== Selected text ==

Warming and rainfall redistribution effects on linkages between plant functional traits and ecosystem processes in oak savanna.

Introduction

The South Central region of the US is longitudinally bisected by an ecotone that separates the grasslands of the Great Plains and the deciduous forest of the eastern US. In the southern region, this transition is best represented by the Post Oak (Quercus stellata) Savanna Region that occupies approximately 3 million hectares in a zone that extends from south central Texas northward into eastern Oklahoma (Fig. 1). Oak savannas contain the dominant life forms of both adjacent biomes to form a “tension” zone between grasslands and forests which may increase their responsiveness to global change drivers. Global change scenarios can be envisioned where either the tree or grass life forms would gain an advantage and encroach upon the adjacent biome. It is within this context, that tension zones provide a valuable opportunity to explore the responsiveness of these life forms to various global change drivers.

Mean annual precipitation totals 900 to 1100 mm per year with precipitation maxima in the spring and autumn. However, a shallow surface soil combined with high potential evapotranspiration will very likely magnify soil water limitations to plants during the summer and intensify competition for water.

Although several oak species occur in this region, Q. stellata, the major canopy tree dominant, is slow-growing and drought tolerant and may reach an age of 200 to 400 years. The grassland component of the savanna is characteristic of the eastern tallgrass prairie and the major dominant is the C₄ grass, Schizachyrium scoparium (little bluestem). The Post Oak savanna region has undergone a transition from a tree-grass dominated savanna toward a more closed canopy oak and oak-juniper (Juniperus virginiana) woodland over the last century. Woody encroachment has likely resulted from complex interactions among grazing, wildfire suppression, and climate. The invasive nature and rapid growth rate of juniper enable it to attain sufficient size and density to suppress both oak regeneration and grass density in the absence of fire. Given that large contiguous tracts of post oak savanna are rare and those that remain are embedded in an agricultural and suburban land use matrix, the remnant savanna in the region is likely to remain uncoupled from historic, pre-settlement fire regimes. The role of temperature and precipitation distribution in the establishment, growth, and function of tree and grass life forms in this landscape is largely unknown and the subject of our study. We propose that temperature and water availability are the key climatic factors influencing tree-grass interactions during tree seedling establishment, and thus projected global climate change is likely to impact plant community composition and ecosystem function.

===

Set of tasks:
[A] List every plant species that the oak savanna introduction identifies by a scientific name.
[B] Resume the oak savanna introduction, picking up after its final sentence.
The listing after the oak savanna introduction is separate material.

== Information supplied ==

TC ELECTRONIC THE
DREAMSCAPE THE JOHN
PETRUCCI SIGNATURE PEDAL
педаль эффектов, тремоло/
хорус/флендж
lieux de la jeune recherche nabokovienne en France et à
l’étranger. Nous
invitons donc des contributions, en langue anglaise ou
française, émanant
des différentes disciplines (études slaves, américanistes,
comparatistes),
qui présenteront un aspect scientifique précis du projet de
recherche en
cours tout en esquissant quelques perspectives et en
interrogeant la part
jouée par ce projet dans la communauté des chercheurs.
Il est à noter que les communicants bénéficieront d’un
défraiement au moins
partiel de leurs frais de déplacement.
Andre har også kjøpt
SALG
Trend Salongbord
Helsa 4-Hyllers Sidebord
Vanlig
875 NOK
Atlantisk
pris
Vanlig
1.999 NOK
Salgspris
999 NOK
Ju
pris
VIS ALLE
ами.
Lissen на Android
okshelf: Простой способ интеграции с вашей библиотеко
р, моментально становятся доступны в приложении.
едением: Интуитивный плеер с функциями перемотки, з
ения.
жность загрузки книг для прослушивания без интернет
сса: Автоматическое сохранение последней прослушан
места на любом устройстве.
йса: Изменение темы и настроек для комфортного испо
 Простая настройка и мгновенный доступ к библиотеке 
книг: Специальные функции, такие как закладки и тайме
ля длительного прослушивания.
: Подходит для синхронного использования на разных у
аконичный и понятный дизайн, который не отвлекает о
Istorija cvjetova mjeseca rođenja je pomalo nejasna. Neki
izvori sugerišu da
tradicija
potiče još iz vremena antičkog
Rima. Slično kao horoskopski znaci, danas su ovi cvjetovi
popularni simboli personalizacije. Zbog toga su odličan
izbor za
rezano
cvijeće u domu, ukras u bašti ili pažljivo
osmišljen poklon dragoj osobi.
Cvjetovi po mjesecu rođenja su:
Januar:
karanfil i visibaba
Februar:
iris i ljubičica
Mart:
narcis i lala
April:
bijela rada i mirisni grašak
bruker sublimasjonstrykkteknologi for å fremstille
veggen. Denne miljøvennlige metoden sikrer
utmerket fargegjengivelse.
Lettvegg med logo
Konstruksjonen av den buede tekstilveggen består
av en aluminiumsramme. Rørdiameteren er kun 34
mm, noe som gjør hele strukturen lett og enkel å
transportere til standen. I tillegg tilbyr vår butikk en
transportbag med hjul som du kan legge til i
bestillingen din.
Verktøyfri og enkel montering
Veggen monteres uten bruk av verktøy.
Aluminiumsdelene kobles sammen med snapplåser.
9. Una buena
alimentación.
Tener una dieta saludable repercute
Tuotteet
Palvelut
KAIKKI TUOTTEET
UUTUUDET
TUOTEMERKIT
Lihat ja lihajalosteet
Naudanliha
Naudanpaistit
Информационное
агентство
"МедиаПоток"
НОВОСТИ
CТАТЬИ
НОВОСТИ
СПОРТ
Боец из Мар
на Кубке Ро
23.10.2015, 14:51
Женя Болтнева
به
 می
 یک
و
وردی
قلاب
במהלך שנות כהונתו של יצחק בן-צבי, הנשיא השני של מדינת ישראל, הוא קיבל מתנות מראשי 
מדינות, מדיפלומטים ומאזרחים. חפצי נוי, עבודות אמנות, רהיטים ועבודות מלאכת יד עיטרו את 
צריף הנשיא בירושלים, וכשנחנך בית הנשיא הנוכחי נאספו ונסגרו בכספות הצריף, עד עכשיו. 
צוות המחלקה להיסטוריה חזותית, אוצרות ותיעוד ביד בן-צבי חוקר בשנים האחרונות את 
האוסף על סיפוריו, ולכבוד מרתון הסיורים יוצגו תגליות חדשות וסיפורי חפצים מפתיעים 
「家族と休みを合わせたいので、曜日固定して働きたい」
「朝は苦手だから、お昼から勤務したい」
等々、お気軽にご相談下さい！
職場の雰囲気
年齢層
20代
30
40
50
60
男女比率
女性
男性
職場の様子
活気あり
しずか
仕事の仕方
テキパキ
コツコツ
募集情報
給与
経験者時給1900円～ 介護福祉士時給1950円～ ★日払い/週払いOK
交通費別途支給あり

===
== Information supplied ==

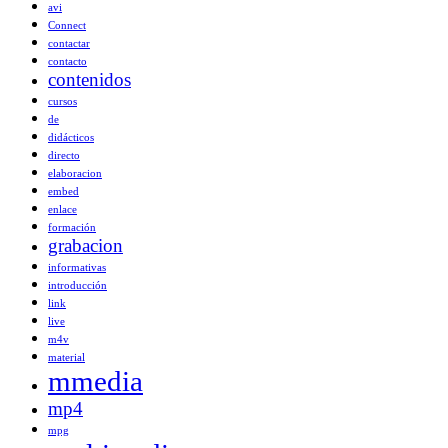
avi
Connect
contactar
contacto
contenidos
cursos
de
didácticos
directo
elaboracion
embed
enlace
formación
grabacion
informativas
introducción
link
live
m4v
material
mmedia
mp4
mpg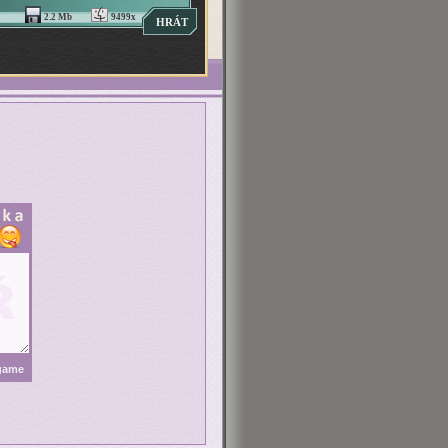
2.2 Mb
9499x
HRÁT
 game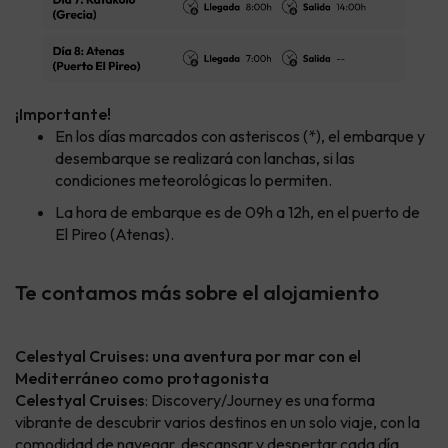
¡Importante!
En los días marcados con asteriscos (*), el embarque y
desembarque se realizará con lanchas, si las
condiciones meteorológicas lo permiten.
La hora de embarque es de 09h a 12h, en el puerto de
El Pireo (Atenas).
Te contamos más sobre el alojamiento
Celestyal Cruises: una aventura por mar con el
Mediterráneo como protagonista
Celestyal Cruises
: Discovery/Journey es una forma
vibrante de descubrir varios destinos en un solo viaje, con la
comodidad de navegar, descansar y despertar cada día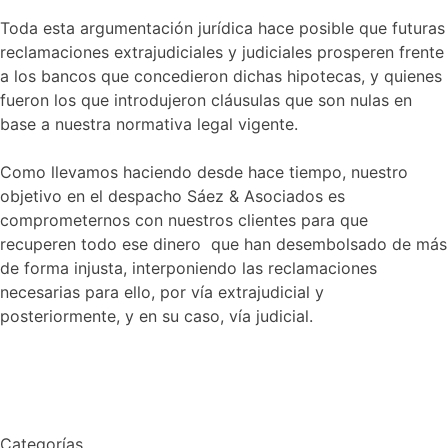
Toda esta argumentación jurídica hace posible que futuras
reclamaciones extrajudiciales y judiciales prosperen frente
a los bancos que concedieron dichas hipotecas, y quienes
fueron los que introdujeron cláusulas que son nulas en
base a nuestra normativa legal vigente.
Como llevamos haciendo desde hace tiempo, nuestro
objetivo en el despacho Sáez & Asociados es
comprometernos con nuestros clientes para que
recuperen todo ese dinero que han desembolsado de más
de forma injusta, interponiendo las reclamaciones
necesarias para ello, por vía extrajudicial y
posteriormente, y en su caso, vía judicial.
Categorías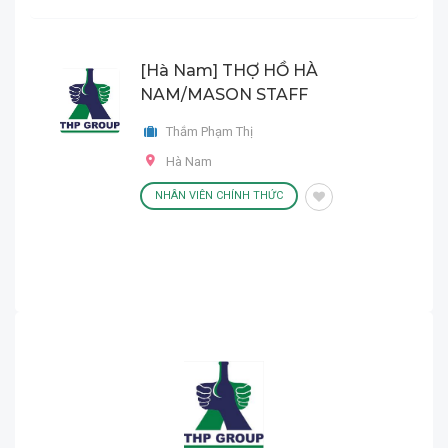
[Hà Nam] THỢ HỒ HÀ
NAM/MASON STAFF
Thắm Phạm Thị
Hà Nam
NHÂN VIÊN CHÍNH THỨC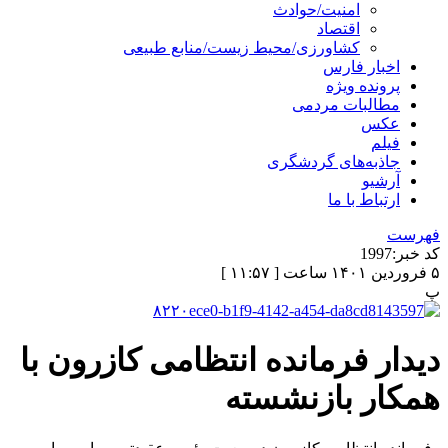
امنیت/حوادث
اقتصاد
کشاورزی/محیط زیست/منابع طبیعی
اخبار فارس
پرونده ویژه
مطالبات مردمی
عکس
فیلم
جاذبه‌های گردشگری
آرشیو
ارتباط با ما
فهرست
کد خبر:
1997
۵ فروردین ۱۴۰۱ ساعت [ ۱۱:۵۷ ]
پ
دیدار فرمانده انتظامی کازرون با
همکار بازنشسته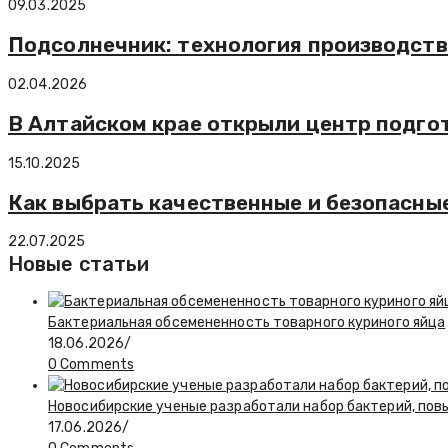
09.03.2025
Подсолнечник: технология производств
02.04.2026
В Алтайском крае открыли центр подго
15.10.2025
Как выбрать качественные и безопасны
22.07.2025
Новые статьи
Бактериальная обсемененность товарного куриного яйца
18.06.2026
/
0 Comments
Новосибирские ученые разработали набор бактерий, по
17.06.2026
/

===
== Information supplied ==

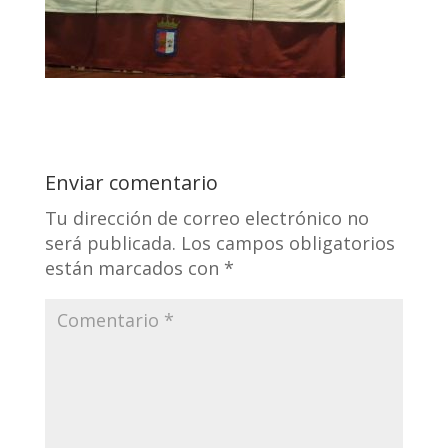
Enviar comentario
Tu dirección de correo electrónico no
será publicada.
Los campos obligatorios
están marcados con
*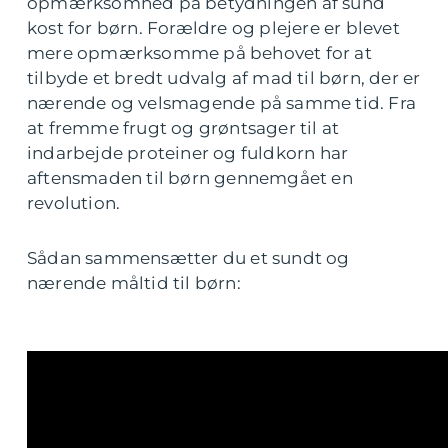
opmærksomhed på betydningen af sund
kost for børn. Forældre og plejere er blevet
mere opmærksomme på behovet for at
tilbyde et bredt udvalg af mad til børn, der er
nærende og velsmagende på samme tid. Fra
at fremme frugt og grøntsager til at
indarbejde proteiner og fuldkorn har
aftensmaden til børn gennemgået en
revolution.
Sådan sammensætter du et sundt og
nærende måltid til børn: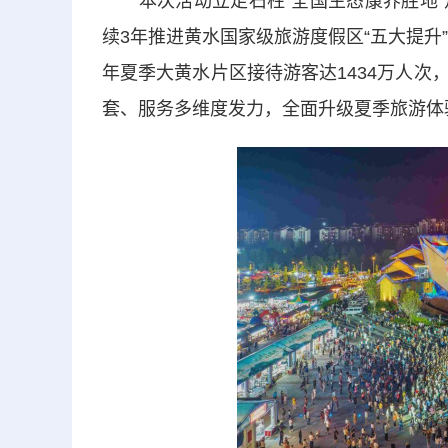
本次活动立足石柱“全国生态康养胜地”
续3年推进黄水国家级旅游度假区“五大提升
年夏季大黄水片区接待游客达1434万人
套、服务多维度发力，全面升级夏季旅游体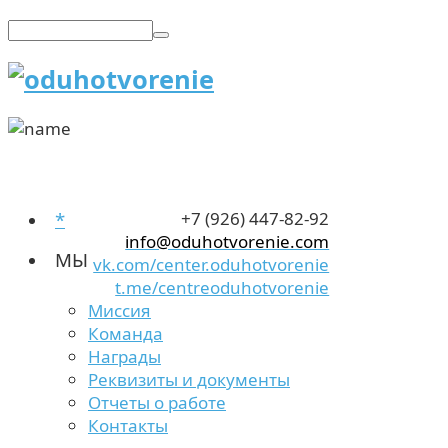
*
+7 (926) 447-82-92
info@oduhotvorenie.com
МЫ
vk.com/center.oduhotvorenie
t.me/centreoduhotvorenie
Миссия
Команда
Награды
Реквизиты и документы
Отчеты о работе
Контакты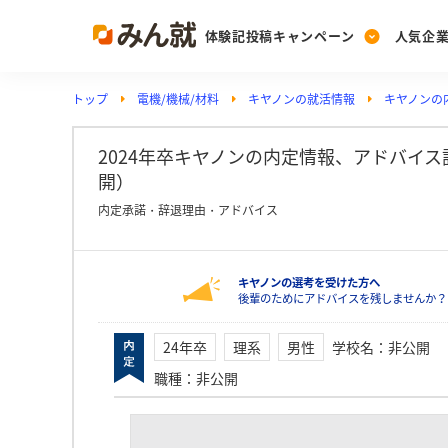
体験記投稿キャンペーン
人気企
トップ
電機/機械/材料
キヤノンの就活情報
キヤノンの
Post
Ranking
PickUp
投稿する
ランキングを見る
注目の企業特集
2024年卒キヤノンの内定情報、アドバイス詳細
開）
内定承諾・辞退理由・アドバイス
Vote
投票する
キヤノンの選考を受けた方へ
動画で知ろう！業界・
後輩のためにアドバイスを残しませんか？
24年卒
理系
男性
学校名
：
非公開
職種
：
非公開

===

Task results:
[A]
Quercus stellata (Post Oak)
Schizachyrium scoparium (little bluestem)
Juniperus virginiana (juniper)

[B]
The responsiveness of the Post Oak savanna may be especially sensitive to global environmental change because each of the dominant life forms possess contrasting photosynthetic pathways and leaf habit (evergreen and deciduous). The oak and juniper possess the C₃ pathway while the dominant grasses possess the C₄ pathway. These photosynthetic pathways show contrasting responses to temperature and water availability, which may magnify the response of these life forms to various global change scenarios. We propose that:

1. inherent species contrasts in photosynthetic pathway, leaf habit, and phenological plasticity provide life form contrasts that may be useful in predicting ecosystem response to global change drivers, and
2. the expression of phenological and physiological plasticity and the effectiveness of soil water partitioning represent the fundamental ecological mechanisms underpinning species and life form responses to the two global change drivers. The drivers that exceed the limits of plasticity and have the most disruptive effect on soil water partitioning will have the most profound effect on the growth, function, and competitive ability of the various life forms that comprise this savanna.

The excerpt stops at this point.